As cicatrizes, com profundidades diferentes entre os países, limitarão a extensão em que a recuperação reaproximará suas economias das trajetórias prévias à pandemia. Quanto mais curta for tal recuperação, maior será a perda permanente de PIB decorrente das diferenças entre o PIB projetado antes e depois. Má notícia em particular para economias emergentes e em desenvolvimento que, segundo o relatório do FMI, estão no lado inferior da “divergência de recuperações”.

E as tendências de crescimento após a pandemia, ou seja, já incorporando suas sequelas? Há alguma razão para esperar que mudem para cima ou para baixo como consequência duradoura da pandemia?

Aqui, como observamos neste espaço, mora o perigo de que políticas econômicas nacionais passem a privilegiar a prevenção contra riscos e retrocedam na integração produtiva através das fronteiras que marcou a globalização nas décadas anteriores à crise financeira global, já sujeita a pressões no sentido oposto desde então. A primazia da eficiência e da minimização de custos cederia espaço à segurança contra riscos de choques sobre a disponibilidade de importações. As rupturas no abastecimento que têm marcado o atual momento da recuperação da crise podem ser usadas como justificativa para tal.

Resta ver até onde seriam estendidas as linhas demarcatórias do que será considerado “estratégico” pelos diversos países. Mas caminhar em direção ao fechamento de mercados tende a afetar negativamente a futura evolução de produtividades.
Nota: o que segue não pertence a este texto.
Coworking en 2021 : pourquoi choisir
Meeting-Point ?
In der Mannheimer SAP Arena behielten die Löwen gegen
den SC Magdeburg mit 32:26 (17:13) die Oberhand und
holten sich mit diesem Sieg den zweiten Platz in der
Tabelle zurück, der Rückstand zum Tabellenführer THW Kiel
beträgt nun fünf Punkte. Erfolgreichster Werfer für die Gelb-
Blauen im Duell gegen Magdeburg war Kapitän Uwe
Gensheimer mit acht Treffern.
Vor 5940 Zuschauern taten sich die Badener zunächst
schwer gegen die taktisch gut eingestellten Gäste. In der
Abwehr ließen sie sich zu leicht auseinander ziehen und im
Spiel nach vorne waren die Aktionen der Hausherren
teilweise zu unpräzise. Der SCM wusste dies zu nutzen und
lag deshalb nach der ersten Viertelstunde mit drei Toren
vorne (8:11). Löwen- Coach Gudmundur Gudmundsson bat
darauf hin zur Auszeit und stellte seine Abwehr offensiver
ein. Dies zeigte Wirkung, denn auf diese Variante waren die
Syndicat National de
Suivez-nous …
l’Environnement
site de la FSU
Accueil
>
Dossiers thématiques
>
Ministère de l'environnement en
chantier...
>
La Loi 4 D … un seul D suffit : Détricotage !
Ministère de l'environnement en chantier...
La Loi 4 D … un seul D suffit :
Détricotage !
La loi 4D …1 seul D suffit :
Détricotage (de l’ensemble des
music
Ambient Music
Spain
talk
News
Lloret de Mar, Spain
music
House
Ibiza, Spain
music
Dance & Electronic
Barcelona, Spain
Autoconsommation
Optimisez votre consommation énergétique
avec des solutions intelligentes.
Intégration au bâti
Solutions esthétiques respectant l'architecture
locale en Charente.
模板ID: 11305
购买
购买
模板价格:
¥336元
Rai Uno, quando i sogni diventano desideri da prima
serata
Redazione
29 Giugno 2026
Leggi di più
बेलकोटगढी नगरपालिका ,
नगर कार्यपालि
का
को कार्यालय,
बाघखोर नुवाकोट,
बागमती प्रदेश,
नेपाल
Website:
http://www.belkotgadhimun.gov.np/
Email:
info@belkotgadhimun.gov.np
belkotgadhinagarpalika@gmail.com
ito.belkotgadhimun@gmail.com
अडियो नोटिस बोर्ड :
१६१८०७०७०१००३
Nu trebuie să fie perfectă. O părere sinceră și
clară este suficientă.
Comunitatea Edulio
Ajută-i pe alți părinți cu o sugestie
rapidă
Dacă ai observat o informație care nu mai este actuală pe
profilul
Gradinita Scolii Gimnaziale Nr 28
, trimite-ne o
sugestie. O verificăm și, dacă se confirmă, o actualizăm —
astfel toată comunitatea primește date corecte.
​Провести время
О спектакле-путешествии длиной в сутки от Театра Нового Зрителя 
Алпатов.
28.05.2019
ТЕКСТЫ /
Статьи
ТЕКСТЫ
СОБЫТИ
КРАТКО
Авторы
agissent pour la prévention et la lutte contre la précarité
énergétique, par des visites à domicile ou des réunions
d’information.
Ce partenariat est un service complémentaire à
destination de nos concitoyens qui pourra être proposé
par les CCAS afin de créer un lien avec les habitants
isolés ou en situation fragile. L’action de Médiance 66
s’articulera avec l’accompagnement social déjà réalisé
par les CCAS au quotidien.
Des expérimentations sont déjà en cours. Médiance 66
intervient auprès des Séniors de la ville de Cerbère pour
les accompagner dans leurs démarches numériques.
Não se pode perder de vista também o exuberante resultado em termos de redução global da pobreza e menor desigualdade entre rendas per capita nacionais que acompanhou a globalização.

Há também que se levar em conta como possível consequência positiva o reforço —aparentemente o caso em muitos países— do apoio político doméstico à busca do crescimento sustentável e inclusivo. Por enquanto, porém, ficam as perdas permanentes de PIB.